Entre las muchas gracias místicas que recibió Santa Teresa de Jesús, destaca una visión singular y luminosa: la contemplación de Cristo resucitado en su humanidad gloriosa. Esta experiencia, que dejó una huella imborrable en su alma, no fue un símbolo ni una figura mental, sino una presencia real, viva, que cambió su manera de entender la fe, la oración y el cielo.
En su Libro de la Vida, Teresa narra con reverencia y temblor la visión que tuvo del Señor, tal como está después de resucitado:
“No era visión imaginaria, sino verdadera; aunque no le vi con los ojos del cuerpo, violo más claro que le viera con ellos. Me parecía estar todo el tiempo junto a mí, y yo tan absorta que me parecía no podía dudar… Estaba con tal majestad, que me espantaba” (Vida, 27,3).
No fue un Cristo doliente el que se le mostró, sino Cristo glorioso, resplandeciente, con un cuerpo real, aunque no sujeto a los límites del mundo. Teresa no habla de una luz abstracta, sino de una presencia viva que amaba, miraba, hablaba y sostenía. Aquel Jesús no era ya el Varón de dolores, sino el Viviente que ha vencido la muerte.
“Parecíame estaba siempre a mi lado, aunque no le veía. Y esta presencia me llenaba el alma de una suavidad tan grande, que no hay comparación con nada que se pueda decir…” (Vida, 27,4).
Un Cristo cercano, real, humano y glorioso
Para Teresa, la humanidad de Cristo era el puente entre el alma y Dios. Su visión no la elevó a un éxtasis fuera del mundo, sino que la arraigó más hondo en la verdad de la Encarnación. Cristo glorificado no pierde su cercanía; al contrario, la perfecciona. Su cuerpo es ahora templo de gloria, pero no deja de ser cuerpo humano. En Él se revela no solo la divinidad que salva, sino la humanidad que redime.

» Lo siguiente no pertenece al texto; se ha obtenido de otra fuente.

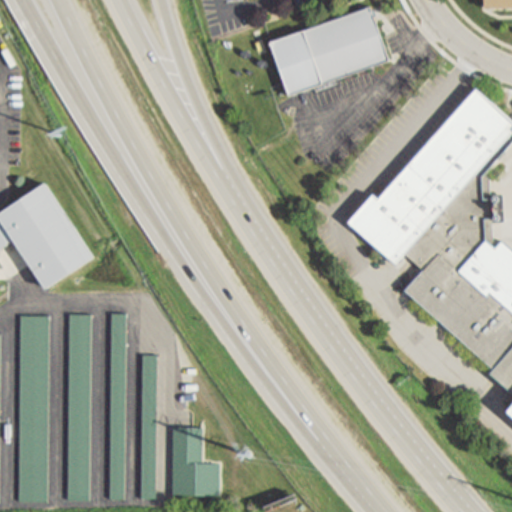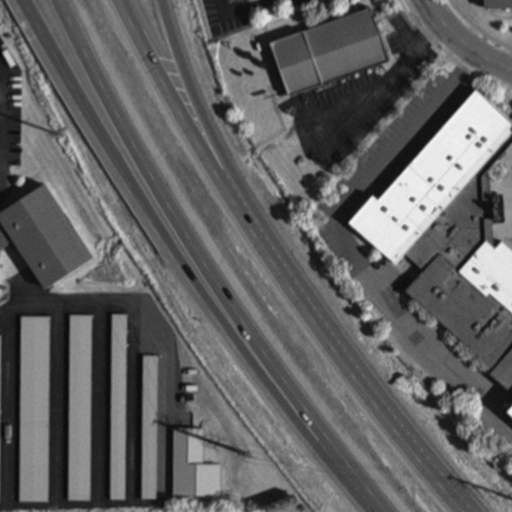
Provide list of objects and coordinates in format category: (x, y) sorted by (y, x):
building: (233, 0)
building: (499, 4)
building: (499, 5)
road: (242, 9)
road: (477, 28)
road: (463, 42)
building: (331, 52)
building: (332, 53)
road: (447, 57)
road: (392, 76)
road: (0, 101)
parking lot: (360, 101)
power tower: (59, 134)
building: (455, 231)
building: (456, 232)
building: (41, 237)
building: (44, 237)
road: (350, 243)
parking lot: (412, 254)
road: (288, 258)
road: (207, 263)
road: (185, 264)
road: (275, 265)
road: (154, 330)
building: (0, 363)
road: (98, 399)
road: (57, 401)
road: (132, 405)
road: (8, 408)
building: (78, 408)
building: (80, 408)
building: (117, 408)
building: (119, 408)
building: (33, 409)
building: (35, 410)
building: (0, 413)
building: (148, 427)
building: (150, 428)
power tower: (247, 454)
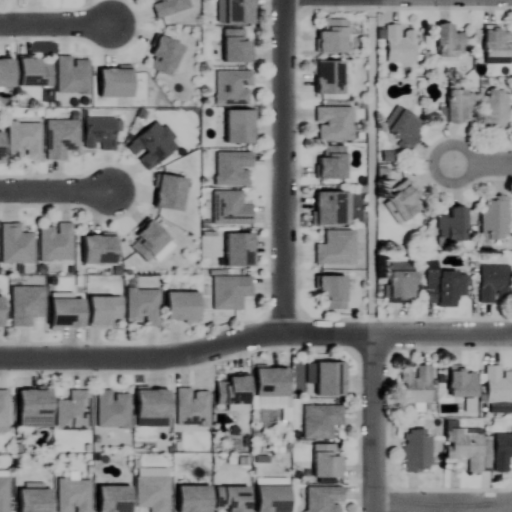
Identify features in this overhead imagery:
road: (353, 0)
building: (168, 7)
building: (238, 12)
road: (58, 29)
building: (332, 37)
building: (451, 44)
building: (398, 46)
building: (492, 47)
building: (236, 48)
building: (164, 56)
building: (7, 74)
building: (36, 74)
building: (72, 77)
building: (329, 79)
building: (116, 83)
building: (231, 89)
building: (457, 109)
building: (495, 110)
building: (333, 125)
building: (403, 128)
building: (239, 129)
building: (60, 140)
building: (23, 142)
building: (1, 148)
building: (331, 164)
road: (482, 167)
road: (288, 168)
building: (231, 170)
road: (57, 192)
building: (169, 194)
building: (402, 205)
building: (229, 210)
building: (331, 210)
building: (494, 218)
building: (452, 227)
building: (147, 242)
building: (54, 243)
building: (15, 245)
building: (335, 249)
building: (99, 250)
building: (239, 251)
building: (493, 284)
building: (402, 288)
building: (446, 290)
building: (229, 293)
building: (331, 294)
building: (25, 306)
building: (141, 308)
building: (183, 308)
building: (2, 311)
building: (105, 312)
building: (67, 314)
road: (254, 340)
building: (330, 381)
building: (272, 384)
building: (462, 384)
building: (416, 386)
building: (497, 386)
building: (239, 392)
building: (35, 405)
building: (191, 408)
building: (153, 409)
building: (3, 410)
building: (112, 410)
building: (73, 413)
building: (319, 423)
road: (379, 425)
building: (467, 450)
building: (416, 452)
building: (502, 453)
building: (326, 464)
building: (3, 494)
building: (151, 494)
building: (72, 496)
building: (114, 499)
building: (194, 499)
building: (274, 499)
building: (233, 500)
building: (322, 500)
building: (35, 501)
road: (445, 510)
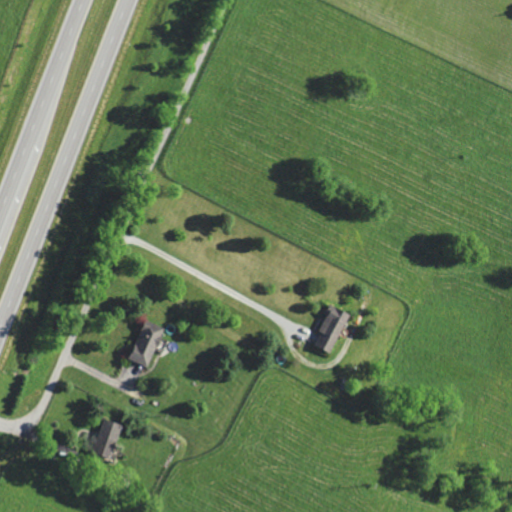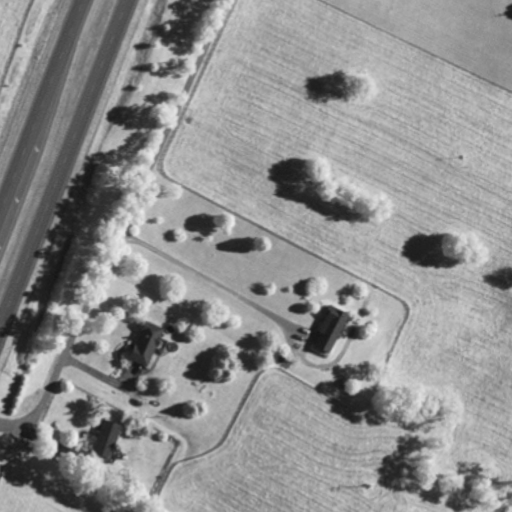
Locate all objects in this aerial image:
road: (40, 103)
road: (62, 159)
road: (121, 225)
road: (203, 280)
building: (335, 330)
building: (150, 344)
building: (112, 441)
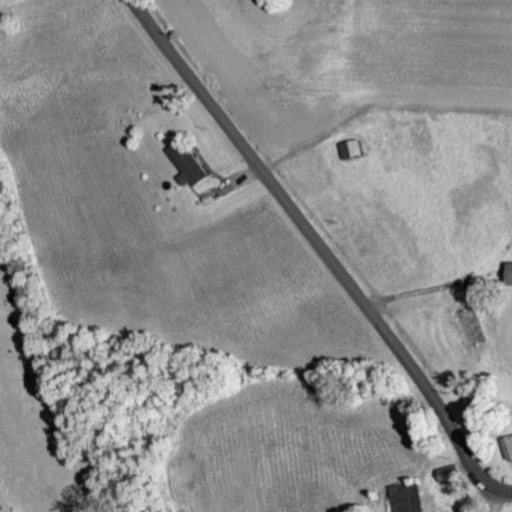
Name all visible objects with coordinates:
building: (349, 148)
building: (184, 163)
road: (322, 248)
building: (508, 272)
building: (506, 446)
building: (404, 497)
road: (498, 500)
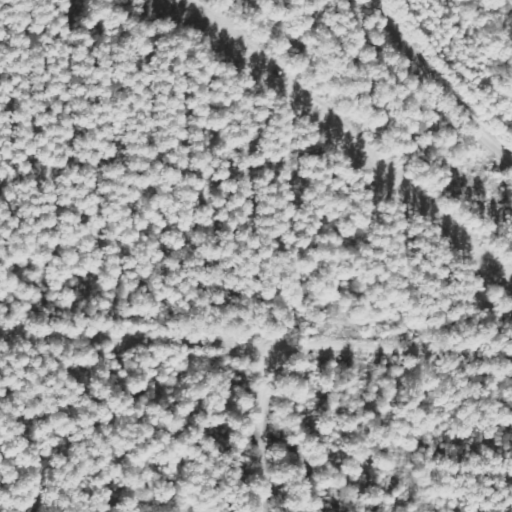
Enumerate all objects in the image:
road: (436, 83)
road: (312, 345)
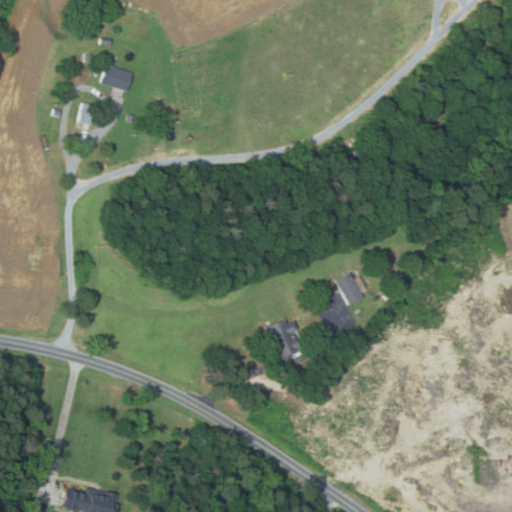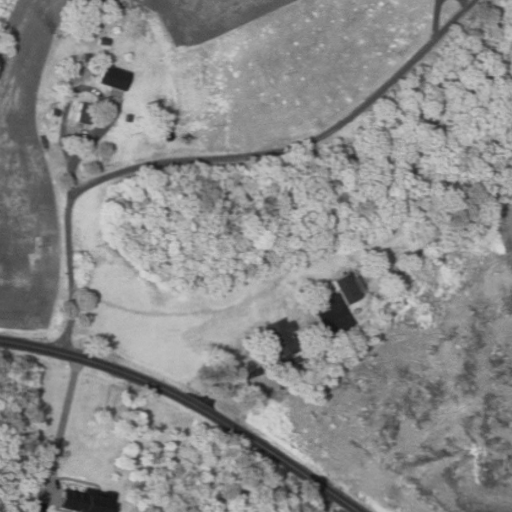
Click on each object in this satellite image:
road: (451, 19)
building: (102, 41)
building: (85, 57)
building: (113, 77)
building: (116, 78)
road: (101, 96)
building: (156, 97)
crop: (178, 104)
building: (54, 112)
building: (83, 113)
building: (86, 114)
building: (127, 118)
building: (158, 134)
road: (284, 149)
crop: (507, 216)
road: (71, 275)
building: (348, 288)
building: (349, 288)
crop: (185, 306)
building: (281, 337)
building: (284, 337)
road: (271, 367)
road: (191, 403)
road: (62, 423)
building: (88, 499)
building: (85, 500)
road: (326, 502)
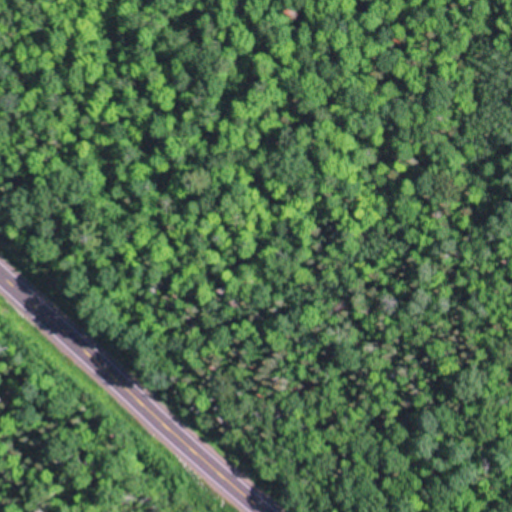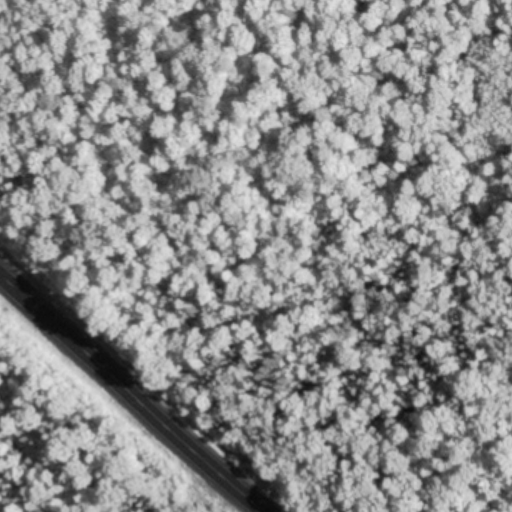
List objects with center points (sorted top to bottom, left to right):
road: (136, 391)
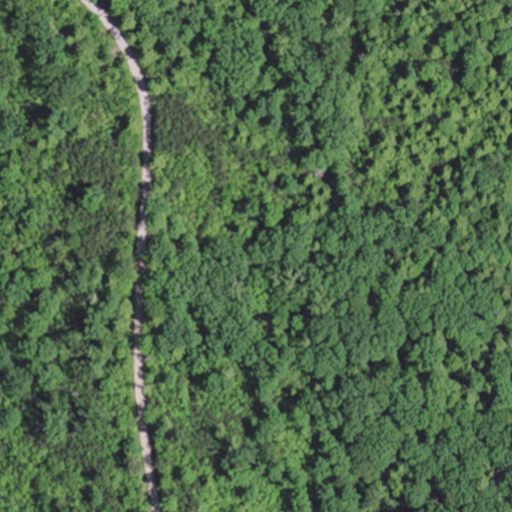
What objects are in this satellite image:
road: (144, 247)
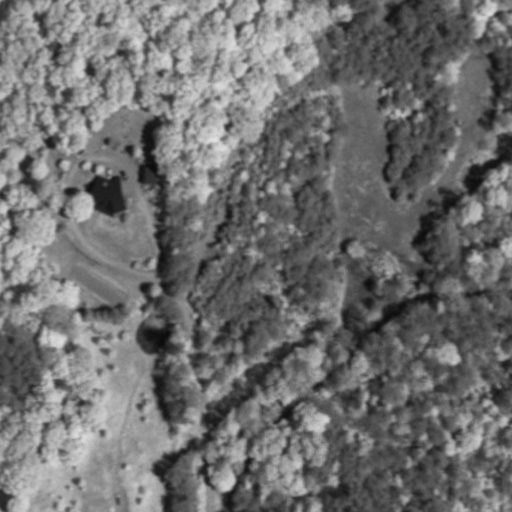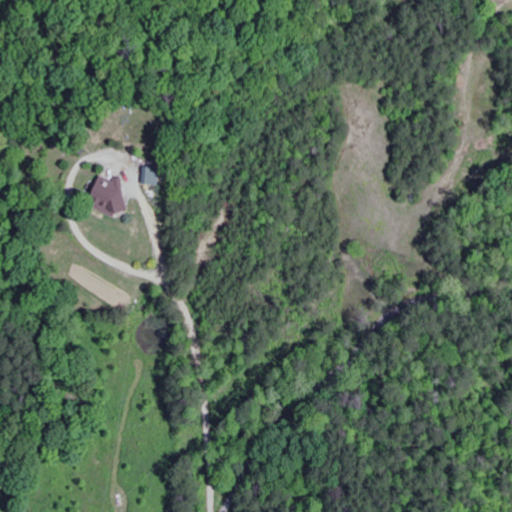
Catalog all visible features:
building: (147, 173)
building: (104, 195)
road: (343, 364)
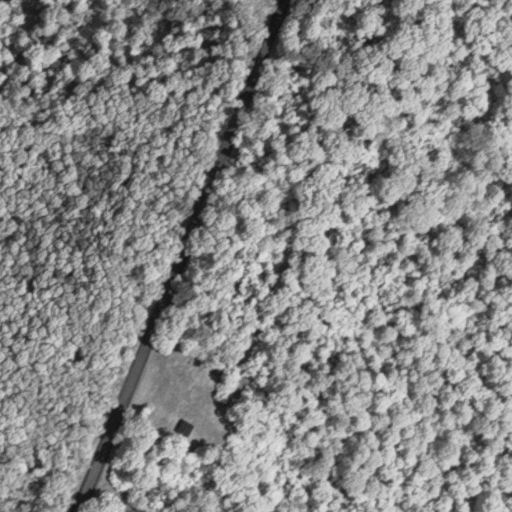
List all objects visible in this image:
road: (182, 256)
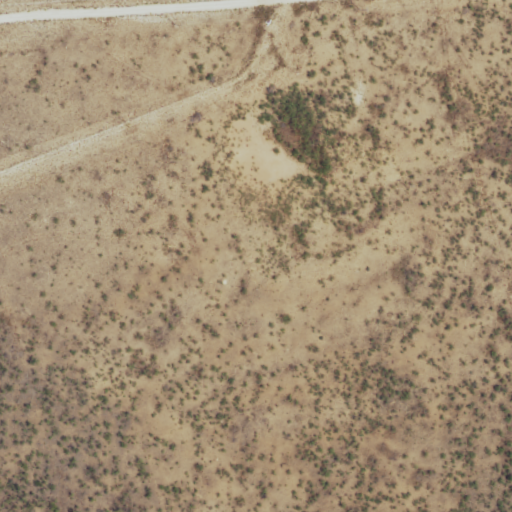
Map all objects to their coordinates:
road: (387, 34)
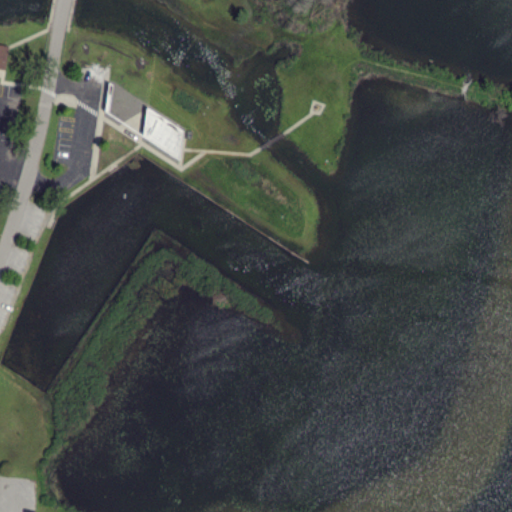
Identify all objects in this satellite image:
road: (49, 13)
road: (61, 15)
road: (9, 50)
building: (2, 56)
road: (67, 86)
parking lot: (101, 90)
building: (107, 96)
parking lot: (7, 116)
road: (297, 121)
building: (160, 127)
road: (272, 138)
road: (35, 142)
parking lot: (75, 143)
road: (145, 148)
road: (71, 154)
road: (10, 189)
park: (255, 255)
parking lot: (16, 493)
road: (12, 494)
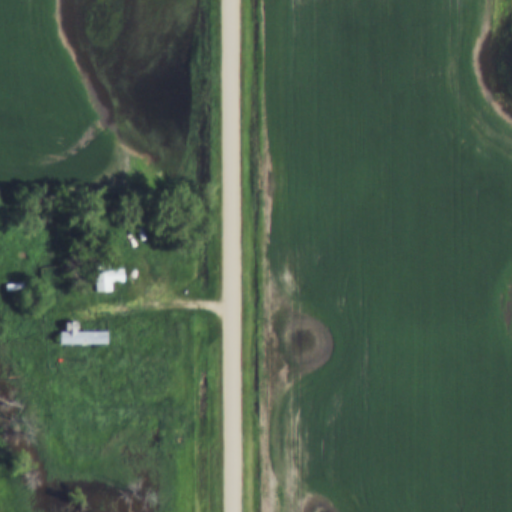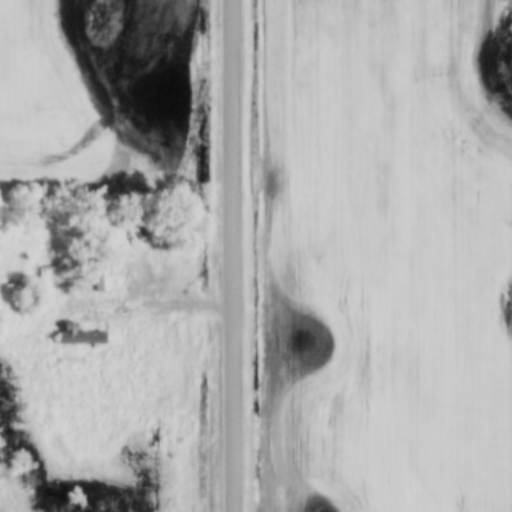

Esta experiencia marcó un giro en su vida espiritual. Ya no buscaba a Cristo en imágenes o memorias, sino en la certeza interior de que Él vive y está presente. Desde entonces, su oración se volvió más silenciosa, más profunda, más centrada en la compañía amorosa del Resucitado.
“No se me quitaba de la imaginación que estaba dentro de mí este Señor, y no podía dejar de estar con Él. Me parecía que andaba siempre en mi interior” (Vida, 28,2).
Doctrina vivida: el cuerpo glorioso y la promesa cristiana
La visión de Teresa no es una devoción privada, sino una confirmación mística de una verdad de fe: que Cristo ha resucitado con su cuerpo verdadero y glorificado (cf. Catecismo, n. 645), y que los cuerpos de los justos también resucitarán, conformados al suyo (cf. Flp 3,21). En Él, la carne no ha sido anulada, sino transfigurada. Por eso Teresa no escapa de lo humano, sino que se abraza más aún a Cristo Hombre, ahora glorioso.
Su testimonio nos invita a redescubrir esta dimensión luminosa de la fe. La Resurrección no es un hecho del pasado, sino una presencia transformadora, fuente de esperanza, alegría y promesa de comunión. Teresa lo vivió y lo creyó con toda el alma. Y desde entonces, ya no quiso mirar otro rostro, ni buscar otro amor, que no fuera el de aquel Jesús resucitado que la habitaba por dentro.